Data records –
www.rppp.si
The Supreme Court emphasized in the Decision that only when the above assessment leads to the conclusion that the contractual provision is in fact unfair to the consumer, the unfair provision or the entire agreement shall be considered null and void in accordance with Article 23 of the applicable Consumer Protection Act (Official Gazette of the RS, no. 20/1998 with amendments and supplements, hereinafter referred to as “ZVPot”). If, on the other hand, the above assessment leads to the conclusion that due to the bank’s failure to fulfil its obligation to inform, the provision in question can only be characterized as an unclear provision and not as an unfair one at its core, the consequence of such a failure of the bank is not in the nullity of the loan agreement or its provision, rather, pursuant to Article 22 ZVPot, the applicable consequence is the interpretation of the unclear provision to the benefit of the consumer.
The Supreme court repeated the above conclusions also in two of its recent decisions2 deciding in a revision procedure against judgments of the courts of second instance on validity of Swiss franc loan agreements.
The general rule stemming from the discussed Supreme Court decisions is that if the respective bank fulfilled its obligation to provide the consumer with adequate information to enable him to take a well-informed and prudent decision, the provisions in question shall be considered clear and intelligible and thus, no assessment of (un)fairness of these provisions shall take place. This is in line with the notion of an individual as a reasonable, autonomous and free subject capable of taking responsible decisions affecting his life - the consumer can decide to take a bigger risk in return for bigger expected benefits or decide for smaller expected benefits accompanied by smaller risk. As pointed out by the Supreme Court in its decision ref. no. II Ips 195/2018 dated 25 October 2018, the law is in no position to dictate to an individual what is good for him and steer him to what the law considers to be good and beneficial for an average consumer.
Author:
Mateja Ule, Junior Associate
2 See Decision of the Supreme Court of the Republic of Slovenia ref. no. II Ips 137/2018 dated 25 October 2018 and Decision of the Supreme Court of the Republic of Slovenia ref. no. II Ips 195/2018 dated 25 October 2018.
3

--

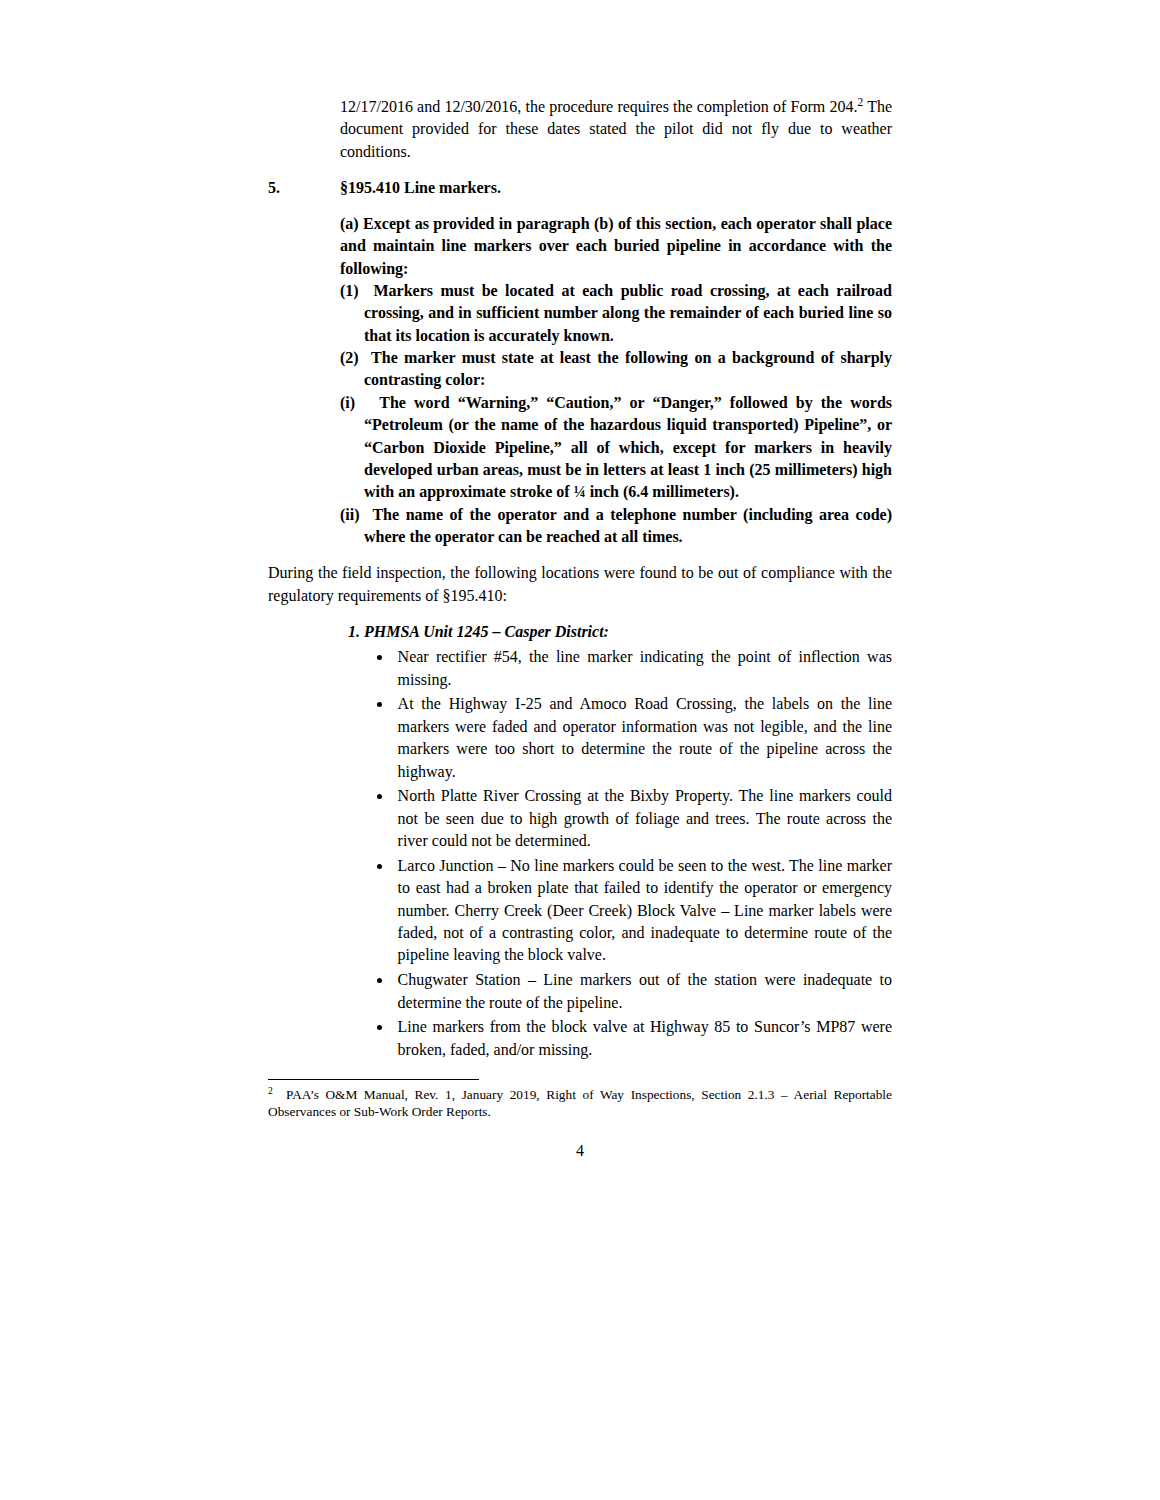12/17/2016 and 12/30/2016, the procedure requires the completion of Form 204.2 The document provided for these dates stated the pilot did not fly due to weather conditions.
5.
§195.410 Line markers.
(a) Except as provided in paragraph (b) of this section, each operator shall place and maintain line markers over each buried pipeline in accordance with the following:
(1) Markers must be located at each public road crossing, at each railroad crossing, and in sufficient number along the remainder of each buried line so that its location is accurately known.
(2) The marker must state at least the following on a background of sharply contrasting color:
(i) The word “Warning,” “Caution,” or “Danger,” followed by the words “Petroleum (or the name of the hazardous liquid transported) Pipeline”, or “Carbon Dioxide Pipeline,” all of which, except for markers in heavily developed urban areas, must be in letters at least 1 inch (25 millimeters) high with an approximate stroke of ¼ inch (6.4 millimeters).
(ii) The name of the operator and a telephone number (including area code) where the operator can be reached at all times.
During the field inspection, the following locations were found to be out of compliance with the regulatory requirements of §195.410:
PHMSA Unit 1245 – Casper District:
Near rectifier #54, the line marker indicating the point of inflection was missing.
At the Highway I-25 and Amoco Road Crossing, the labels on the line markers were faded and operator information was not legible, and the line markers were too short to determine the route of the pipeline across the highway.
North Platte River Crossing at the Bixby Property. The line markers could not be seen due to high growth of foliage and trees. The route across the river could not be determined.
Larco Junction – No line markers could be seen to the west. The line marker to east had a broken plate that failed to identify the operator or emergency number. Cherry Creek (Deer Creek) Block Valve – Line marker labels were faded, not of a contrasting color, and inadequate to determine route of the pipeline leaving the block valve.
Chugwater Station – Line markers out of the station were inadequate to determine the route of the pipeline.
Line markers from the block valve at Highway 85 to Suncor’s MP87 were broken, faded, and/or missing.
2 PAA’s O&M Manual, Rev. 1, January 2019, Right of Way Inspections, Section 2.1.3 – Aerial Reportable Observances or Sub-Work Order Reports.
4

Work order –
Return only the number of lines above that include the word "buried".

Task result –
2